**Records from a data source:**
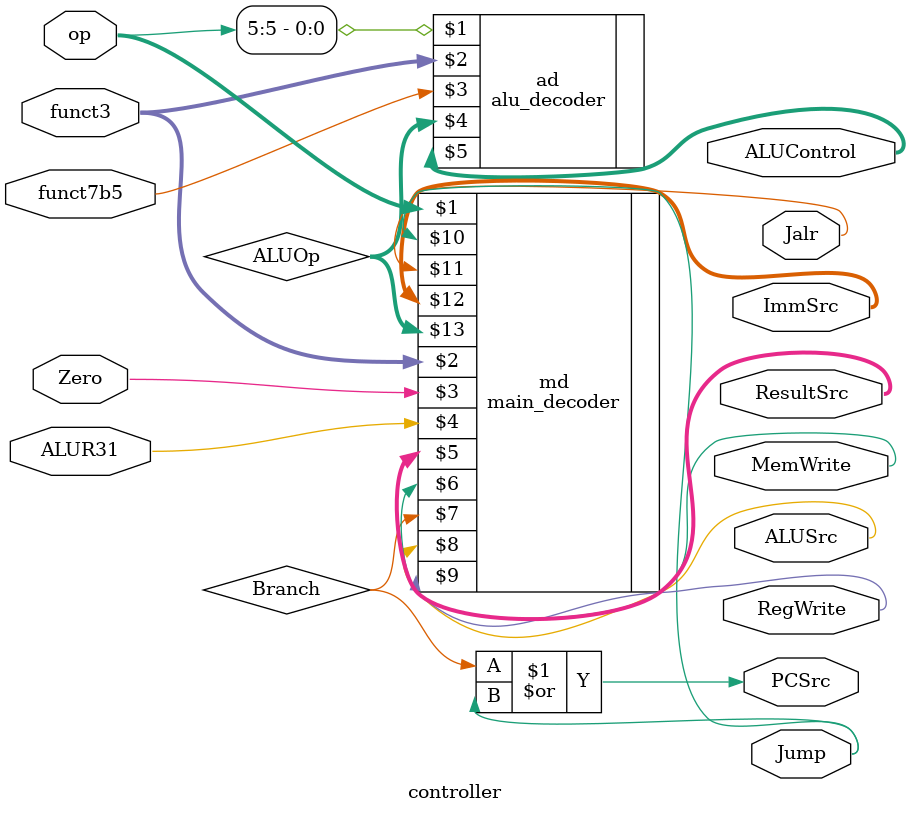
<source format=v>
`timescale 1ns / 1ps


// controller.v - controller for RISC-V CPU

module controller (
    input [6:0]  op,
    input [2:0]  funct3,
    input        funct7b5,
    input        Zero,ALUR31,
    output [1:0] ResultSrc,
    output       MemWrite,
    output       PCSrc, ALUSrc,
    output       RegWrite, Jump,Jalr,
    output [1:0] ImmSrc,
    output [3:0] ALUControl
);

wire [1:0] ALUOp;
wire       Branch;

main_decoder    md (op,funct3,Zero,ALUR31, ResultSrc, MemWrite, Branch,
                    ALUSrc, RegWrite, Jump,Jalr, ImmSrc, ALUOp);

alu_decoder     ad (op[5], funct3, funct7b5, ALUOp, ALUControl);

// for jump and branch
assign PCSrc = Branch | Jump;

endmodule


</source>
...
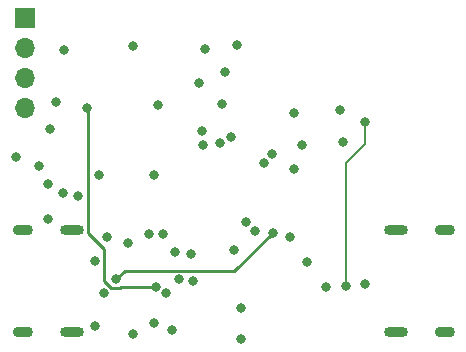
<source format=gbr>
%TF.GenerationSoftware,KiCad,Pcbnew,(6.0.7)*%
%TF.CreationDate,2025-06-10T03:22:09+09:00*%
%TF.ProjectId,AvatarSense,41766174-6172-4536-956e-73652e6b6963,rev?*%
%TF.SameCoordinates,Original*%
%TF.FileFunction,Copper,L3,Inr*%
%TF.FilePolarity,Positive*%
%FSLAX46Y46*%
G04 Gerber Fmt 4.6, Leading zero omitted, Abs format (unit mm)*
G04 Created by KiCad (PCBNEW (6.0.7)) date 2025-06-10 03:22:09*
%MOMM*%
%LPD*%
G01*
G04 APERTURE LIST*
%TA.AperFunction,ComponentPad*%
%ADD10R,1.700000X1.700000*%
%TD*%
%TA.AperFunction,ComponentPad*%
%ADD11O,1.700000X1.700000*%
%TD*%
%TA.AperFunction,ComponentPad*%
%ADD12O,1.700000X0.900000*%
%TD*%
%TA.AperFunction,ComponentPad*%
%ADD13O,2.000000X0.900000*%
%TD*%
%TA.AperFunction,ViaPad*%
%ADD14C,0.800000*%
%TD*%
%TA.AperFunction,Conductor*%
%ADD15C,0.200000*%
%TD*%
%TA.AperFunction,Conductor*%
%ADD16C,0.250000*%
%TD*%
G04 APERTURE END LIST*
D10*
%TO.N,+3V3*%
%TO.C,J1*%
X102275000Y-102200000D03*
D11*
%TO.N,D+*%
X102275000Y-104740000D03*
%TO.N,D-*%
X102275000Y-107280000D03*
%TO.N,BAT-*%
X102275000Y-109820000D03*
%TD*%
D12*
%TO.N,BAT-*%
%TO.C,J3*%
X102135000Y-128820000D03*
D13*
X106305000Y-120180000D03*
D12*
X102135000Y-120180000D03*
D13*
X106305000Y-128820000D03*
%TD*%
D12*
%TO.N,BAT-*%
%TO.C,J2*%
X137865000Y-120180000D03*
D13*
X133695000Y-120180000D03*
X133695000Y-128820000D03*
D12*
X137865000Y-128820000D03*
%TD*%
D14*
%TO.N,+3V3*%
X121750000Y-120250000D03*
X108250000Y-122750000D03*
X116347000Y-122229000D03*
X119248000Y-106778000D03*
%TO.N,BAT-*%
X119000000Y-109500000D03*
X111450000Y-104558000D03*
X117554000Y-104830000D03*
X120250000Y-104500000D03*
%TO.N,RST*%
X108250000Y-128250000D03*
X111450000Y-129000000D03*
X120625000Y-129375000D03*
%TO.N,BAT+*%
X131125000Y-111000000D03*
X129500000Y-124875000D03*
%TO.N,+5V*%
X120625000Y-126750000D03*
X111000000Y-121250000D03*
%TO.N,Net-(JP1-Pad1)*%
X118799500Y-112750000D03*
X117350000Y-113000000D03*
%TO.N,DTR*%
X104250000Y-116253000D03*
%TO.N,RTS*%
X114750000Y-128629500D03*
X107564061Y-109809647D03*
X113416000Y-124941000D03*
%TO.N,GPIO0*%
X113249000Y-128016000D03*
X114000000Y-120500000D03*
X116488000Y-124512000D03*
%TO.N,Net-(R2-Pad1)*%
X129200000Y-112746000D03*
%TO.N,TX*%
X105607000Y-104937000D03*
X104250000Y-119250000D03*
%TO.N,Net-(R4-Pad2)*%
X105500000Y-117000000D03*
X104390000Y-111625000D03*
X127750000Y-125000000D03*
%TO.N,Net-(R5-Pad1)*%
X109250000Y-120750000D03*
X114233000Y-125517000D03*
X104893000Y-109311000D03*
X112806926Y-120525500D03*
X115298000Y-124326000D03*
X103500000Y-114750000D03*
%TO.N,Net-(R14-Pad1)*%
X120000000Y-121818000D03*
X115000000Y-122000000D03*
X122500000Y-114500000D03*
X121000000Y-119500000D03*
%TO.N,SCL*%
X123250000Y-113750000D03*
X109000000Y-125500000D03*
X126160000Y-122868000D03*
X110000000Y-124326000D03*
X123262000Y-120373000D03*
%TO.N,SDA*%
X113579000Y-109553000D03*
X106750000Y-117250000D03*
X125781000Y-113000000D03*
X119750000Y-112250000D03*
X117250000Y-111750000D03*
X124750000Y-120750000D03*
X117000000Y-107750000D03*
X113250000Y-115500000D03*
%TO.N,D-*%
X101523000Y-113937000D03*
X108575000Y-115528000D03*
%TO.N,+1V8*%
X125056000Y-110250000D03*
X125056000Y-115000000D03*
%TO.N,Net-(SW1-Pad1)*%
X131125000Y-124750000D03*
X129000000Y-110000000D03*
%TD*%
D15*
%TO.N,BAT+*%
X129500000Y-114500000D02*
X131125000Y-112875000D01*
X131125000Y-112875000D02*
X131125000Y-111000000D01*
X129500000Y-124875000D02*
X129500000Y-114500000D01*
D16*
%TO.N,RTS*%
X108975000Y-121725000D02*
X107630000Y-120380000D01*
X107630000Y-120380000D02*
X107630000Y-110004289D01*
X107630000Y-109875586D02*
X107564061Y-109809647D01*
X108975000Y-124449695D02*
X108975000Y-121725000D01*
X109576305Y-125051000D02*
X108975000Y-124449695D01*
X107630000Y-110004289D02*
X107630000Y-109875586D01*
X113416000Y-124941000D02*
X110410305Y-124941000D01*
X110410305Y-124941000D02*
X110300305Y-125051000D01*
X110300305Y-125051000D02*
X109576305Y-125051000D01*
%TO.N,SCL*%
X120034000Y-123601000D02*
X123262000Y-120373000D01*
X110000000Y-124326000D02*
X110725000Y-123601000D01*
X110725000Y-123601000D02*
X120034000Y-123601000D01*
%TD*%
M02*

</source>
* * *
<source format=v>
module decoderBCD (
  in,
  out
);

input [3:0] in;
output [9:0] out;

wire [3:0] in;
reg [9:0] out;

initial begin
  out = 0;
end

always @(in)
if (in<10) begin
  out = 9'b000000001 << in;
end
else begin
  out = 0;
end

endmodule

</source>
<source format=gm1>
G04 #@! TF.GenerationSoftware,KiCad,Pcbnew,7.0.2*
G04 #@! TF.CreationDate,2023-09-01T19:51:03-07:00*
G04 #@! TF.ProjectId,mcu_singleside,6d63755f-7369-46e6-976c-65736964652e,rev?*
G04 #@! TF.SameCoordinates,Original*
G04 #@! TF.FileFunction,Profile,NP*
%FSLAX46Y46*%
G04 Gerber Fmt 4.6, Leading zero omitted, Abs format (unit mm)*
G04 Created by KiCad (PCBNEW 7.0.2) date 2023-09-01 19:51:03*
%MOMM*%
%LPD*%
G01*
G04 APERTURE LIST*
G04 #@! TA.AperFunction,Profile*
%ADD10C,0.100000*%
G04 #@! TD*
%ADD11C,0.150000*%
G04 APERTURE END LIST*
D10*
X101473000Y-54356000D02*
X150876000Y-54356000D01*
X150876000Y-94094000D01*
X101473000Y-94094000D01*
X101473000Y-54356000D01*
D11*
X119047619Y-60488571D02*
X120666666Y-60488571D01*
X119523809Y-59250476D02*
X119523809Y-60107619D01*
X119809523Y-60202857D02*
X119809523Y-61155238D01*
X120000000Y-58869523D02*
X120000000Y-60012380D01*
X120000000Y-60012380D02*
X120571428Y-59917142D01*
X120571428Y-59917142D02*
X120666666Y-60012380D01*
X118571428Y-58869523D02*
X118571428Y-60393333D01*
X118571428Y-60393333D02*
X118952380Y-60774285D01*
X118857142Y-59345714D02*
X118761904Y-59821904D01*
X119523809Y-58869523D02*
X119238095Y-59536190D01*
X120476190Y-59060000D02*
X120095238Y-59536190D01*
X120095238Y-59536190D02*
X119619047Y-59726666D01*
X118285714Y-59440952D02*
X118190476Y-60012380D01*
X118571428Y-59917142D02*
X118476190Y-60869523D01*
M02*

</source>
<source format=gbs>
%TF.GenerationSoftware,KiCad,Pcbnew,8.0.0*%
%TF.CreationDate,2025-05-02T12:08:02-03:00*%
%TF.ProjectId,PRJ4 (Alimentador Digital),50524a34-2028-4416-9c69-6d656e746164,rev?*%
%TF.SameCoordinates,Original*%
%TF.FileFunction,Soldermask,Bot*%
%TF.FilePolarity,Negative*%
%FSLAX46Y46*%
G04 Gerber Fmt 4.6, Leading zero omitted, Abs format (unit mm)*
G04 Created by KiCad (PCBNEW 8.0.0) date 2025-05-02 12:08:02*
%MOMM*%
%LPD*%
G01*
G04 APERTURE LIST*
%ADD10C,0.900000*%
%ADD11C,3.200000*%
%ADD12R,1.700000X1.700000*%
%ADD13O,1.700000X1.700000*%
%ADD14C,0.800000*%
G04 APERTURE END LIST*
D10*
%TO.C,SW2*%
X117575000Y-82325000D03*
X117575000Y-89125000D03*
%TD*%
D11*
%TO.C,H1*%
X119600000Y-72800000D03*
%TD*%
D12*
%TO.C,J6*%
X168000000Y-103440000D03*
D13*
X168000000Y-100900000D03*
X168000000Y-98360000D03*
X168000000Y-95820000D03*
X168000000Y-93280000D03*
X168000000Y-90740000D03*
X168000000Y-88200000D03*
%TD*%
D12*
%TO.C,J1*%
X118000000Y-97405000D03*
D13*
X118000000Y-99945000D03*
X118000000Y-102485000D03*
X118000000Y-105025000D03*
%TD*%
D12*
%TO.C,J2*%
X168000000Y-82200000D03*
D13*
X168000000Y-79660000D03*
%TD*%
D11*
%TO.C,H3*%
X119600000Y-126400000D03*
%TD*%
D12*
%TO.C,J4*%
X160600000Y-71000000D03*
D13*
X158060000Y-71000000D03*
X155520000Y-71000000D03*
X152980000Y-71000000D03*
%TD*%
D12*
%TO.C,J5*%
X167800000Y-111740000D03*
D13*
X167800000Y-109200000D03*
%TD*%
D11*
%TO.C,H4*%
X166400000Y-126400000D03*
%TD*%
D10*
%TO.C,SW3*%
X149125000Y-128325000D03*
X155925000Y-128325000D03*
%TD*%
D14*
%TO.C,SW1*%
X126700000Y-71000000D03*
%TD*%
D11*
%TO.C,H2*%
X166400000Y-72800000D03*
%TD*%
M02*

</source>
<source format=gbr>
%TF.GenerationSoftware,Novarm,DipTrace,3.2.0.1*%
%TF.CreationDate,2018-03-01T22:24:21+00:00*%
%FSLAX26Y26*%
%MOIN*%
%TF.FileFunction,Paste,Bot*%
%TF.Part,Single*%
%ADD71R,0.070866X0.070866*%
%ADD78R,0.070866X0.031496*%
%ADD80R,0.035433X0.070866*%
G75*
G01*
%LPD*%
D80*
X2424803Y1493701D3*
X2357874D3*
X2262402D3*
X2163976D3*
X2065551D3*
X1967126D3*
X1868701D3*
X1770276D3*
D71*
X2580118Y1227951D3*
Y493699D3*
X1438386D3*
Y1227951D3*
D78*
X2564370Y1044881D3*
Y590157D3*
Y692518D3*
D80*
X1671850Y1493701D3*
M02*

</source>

**Exercise directions:**
If a line above holds "FileFunction", count it; say how many such lines there are and nothing else.

**Answer for the task:**
4